» **What is being asked**:
Reproduce all of the data below without alteration; exclude every picture.

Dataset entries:
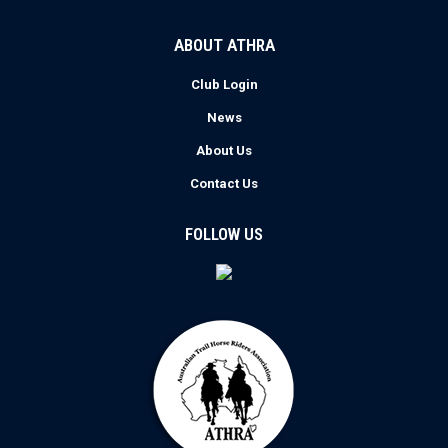
ABOUT ATHRA
Club Login
News
About Us
Contact Us
FOLLOW US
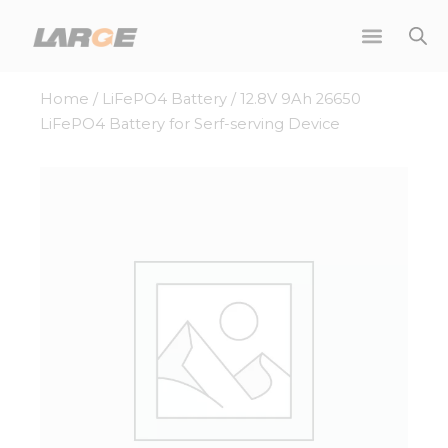
Skip
to
content
Home
/
LiFePO4 Battery
/ 12.8V 9Ah 26650
LiFePO4 Battery for Serf-serving Device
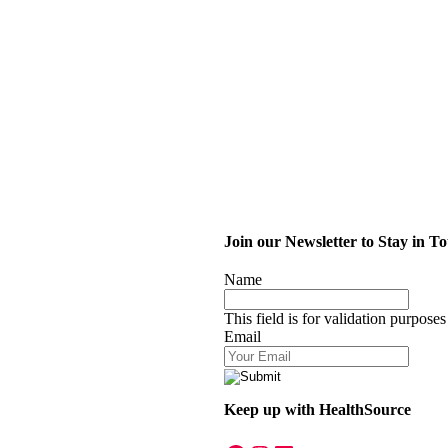
Join our Newsletter to Stay in T
Name
This field is for validation purpose
Email
Keep up with HealthSource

» **Result of the exercise**:
ABOUT ATHRA
Club Login
News
About Us
Contact Us
FOLLOW US
Skip
to
content
Home
/
LiFePO4 Battery
/ 12.8V 9Ah 26650
LiFePO4 Battery for Serf-serving Device
Join our Newsletter to Stay in T
Name
This field is for validation purpose
Email
Keep up with HealthSource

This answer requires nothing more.